Once you reach the line that holds "June 2011 £'000 |" in the listing below, output it and every line after it through the line that holds "Additions to assets", word for word.

Content starts

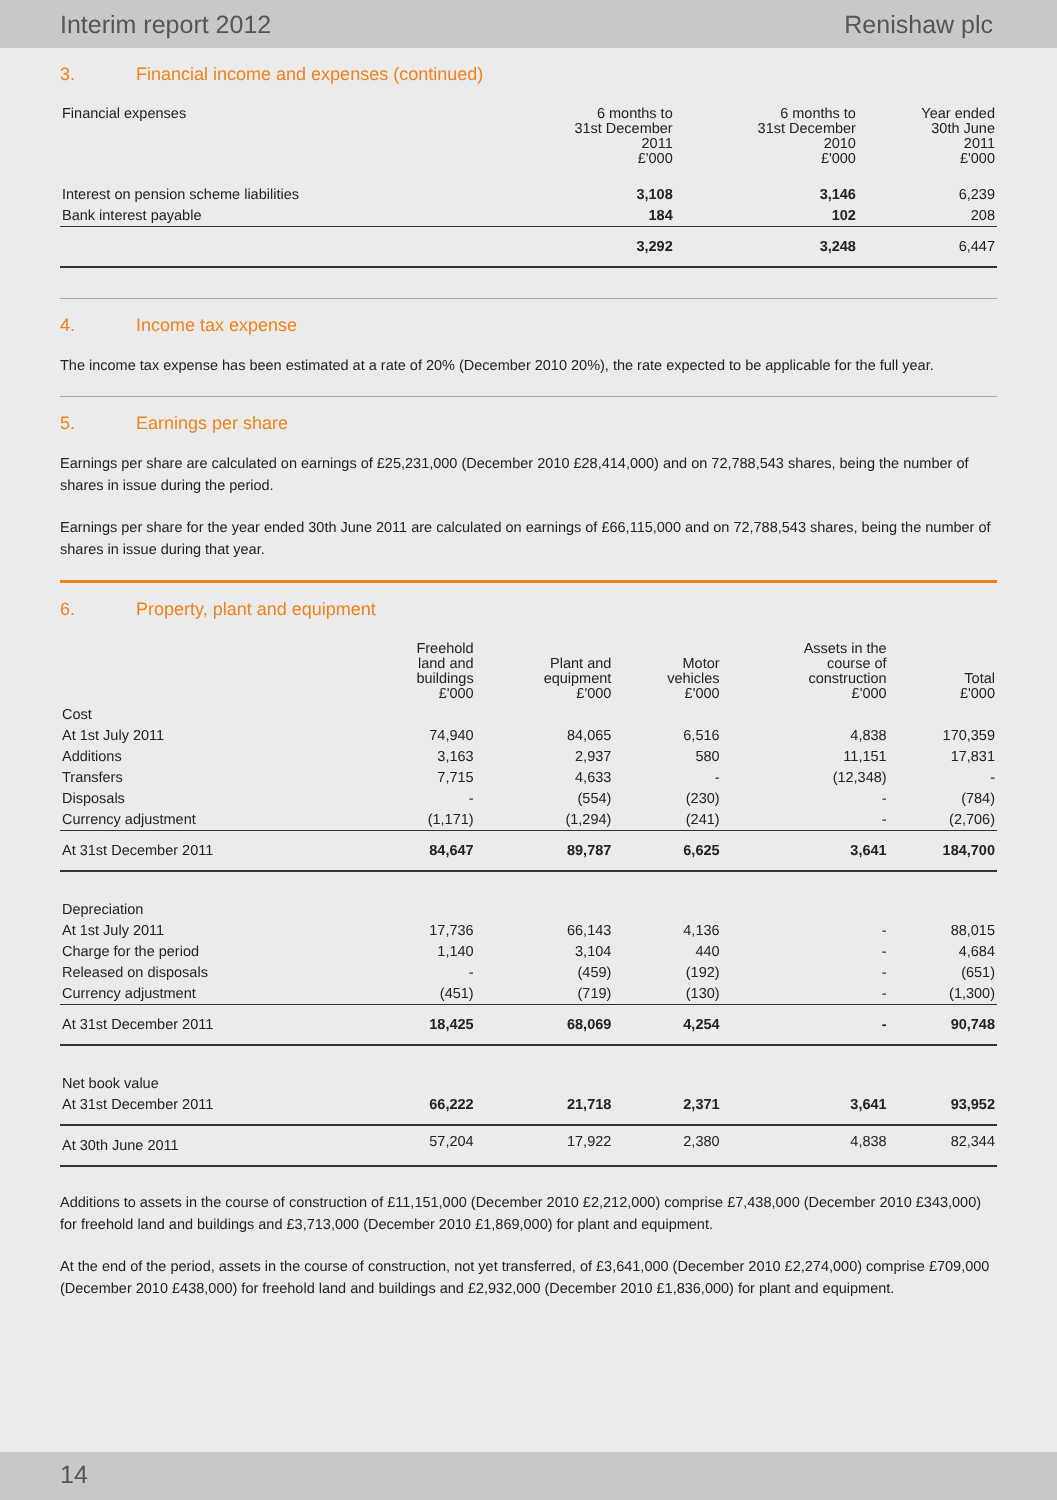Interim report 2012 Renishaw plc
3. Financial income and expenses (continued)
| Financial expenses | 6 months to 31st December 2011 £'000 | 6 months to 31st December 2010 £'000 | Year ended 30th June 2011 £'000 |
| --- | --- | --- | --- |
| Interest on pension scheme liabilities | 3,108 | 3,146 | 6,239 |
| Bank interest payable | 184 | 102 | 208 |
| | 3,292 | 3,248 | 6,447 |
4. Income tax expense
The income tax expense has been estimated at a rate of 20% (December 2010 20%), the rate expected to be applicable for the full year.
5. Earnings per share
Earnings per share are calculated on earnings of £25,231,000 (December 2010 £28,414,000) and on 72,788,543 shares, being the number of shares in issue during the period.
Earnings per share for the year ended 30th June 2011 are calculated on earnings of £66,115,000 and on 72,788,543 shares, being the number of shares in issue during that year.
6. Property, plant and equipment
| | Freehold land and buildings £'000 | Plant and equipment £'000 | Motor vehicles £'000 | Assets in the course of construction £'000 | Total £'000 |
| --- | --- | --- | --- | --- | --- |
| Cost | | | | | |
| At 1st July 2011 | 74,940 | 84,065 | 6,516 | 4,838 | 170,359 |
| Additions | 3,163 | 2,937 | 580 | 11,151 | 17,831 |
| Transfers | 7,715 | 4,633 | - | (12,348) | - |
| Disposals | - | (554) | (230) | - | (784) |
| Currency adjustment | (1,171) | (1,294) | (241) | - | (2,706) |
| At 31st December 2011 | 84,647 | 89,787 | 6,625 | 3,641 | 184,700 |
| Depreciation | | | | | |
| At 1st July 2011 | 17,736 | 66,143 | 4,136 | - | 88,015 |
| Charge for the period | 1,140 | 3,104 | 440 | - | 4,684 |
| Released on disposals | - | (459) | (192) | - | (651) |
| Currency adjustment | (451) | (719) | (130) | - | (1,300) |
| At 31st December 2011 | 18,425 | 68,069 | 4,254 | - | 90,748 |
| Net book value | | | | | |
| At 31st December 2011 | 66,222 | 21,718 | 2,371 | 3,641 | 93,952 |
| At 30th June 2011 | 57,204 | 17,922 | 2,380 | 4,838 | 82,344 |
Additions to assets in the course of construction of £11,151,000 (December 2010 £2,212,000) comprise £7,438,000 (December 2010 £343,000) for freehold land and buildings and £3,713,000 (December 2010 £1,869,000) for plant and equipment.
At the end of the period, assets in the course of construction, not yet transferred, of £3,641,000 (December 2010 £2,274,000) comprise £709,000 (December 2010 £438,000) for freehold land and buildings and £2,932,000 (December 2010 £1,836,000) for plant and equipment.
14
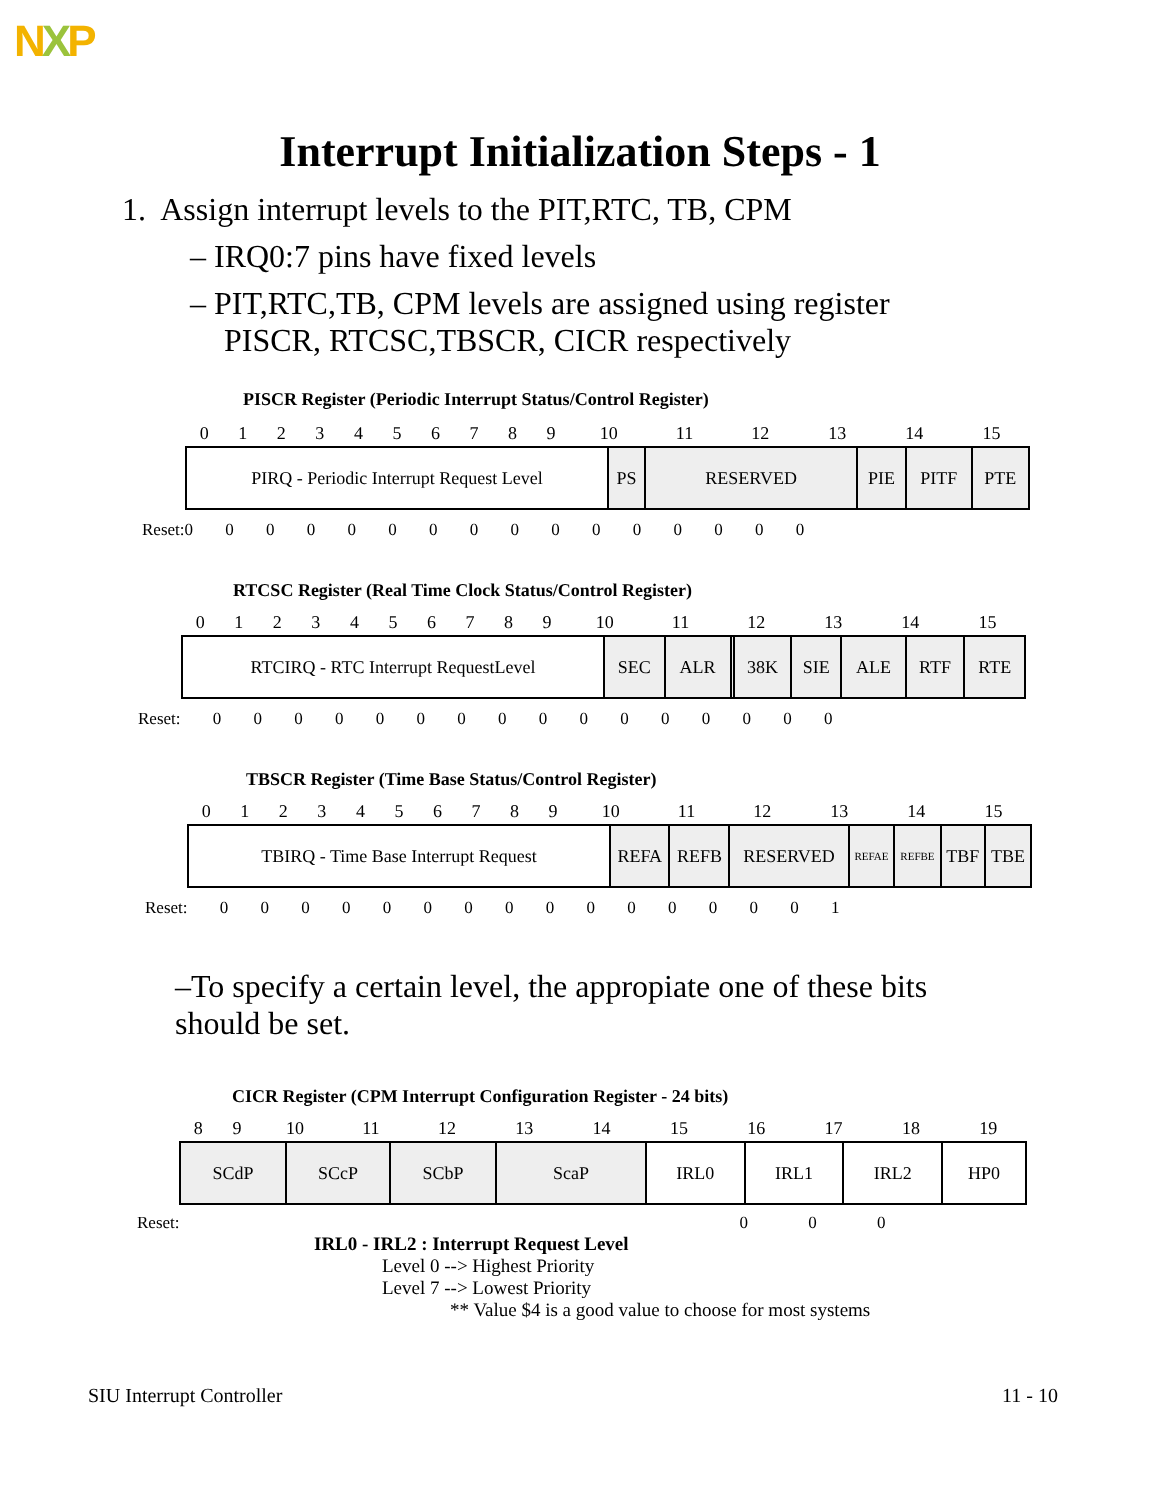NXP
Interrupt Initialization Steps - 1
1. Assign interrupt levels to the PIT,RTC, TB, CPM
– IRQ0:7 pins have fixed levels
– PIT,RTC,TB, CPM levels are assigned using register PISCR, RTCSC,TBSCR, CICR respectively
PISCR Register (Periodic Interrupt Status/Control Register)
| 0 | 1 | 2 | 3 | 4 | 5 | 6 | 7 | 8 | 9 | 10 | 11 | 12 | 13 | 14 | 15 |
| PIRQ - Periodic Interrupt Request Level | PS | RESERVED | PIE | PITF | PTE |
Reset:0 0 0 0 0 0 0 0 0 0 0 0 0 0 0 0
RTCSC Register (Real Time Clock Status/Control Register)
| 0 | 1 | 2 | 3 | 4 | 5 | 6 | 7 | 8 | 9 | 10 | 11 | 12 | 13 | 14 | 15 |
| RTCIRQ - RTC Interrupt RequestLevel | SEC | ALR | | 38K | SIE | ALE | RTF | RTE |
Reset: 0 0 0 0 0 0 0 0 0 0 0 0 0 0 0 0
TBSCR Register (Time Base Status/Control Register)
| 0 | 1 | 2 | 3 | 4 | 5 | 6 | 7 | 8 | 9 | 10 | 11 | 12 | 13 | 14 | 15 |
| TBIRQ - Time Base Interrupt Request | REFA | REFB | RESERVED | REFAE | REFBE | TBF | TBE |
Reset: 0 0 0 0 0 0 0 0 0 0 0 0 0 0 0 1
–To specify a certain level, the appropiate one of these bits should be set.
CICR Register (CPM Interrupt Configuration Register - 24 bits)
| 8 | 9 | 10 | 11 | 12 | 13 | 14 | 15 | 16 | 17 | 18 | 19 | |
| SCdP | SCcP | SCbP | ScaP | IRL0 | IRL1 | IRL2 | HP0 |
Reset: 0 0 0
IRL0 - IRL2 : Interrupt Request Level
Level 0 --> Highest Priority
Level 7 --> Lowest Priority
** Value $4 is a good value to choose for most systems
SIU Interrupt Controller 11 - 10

Content ends

RESULT BELOW:
| Financial expenses | 6 months to 31st December 2011 £'000 | 6 months to 31st December 2010 £'000 | Year ended 30th June 2011 £'000 |
| --- | --- | --- | --- |
| Interest on pension scheme liabilities | 3,108 | 3,146 | 6,239 |
| Bank interest payable | 184 | 102 | 208 |
| | 3,292 | 3,248 | 6,447 |
4. Income tax expense
The income tax expense has been estimated at a rate of 20% (December 2010 20%), the rate expected to be applicable for the full year.
5. Earnings per share
Earnings per share are calculated on earnings of £25,231,000 (December 2010 £28,414,000) and on 72,788,543 shares, being the number of shares in issue during the period.
Earnings per share for the year ended 30th June 2011 are calculated on earnings of £66,115,000 and on 72,788,543 shares, being the number of shares in issue during that year.
6. Property, plant and equipment
| | Freehold land and buildings £'000 | Plant and equipment £'000 | Motor vehicles £'000 | Assets in the course of construction £'000 | Total £'000 |
| --- | --- | --- | --- | --- | --- |
| Cost | | | | | |
| At 1st July 2011 | 74,940 | 84,065 | 6,516 | 4,838 | 170,359 |
| Additions | 3,163 | 2,937 | 580 | 11,151 | 17,831 |
| Transfers | 7,715 | 4,633 | - | (12,348) | - |
| Disposals | - | (554) | (230) | - | (784) |
| Currency adjustment | (1,171) | (1,294) | (241) | - | (2,706) |
| At 31st December 2011 | 84,647 | 89,787 | 6,625 | 3,641 | 184,700 |
| Depreciation | | | | | |
| At 1st July 2011 | 17,736 | 66,143 | 4,136 | - | 88,015 |
| Charge for the period | 1,140 | 3,104 | 440 | - | 4,684 |
| Released on disposals | - | (459) | (192) | - | (651) |
| Currency adjustment | (451) | (719) | (130) | - | (1,300) |
| At 31st December 2011 | 18,425 | 68,069 | 4,254 | - | 90,748 |
| Net book value | | | | | |
| At 31st December 2011 | 66,222 | 21,718 | 2,371 | 3,641 | 93,952 |
| At 30th June 2011 | 57,204 | 17,922 | 2,380 | 4,838 | 82,344 |
Additions to assets in the course of construction of £11,151,000 (December 2010 £2,212,000) comprise £7,438,000 (December 2010 £343,000) for freehold land and buildings and £3,713,000 (December 2010 £1,869,000) for plant and equipment.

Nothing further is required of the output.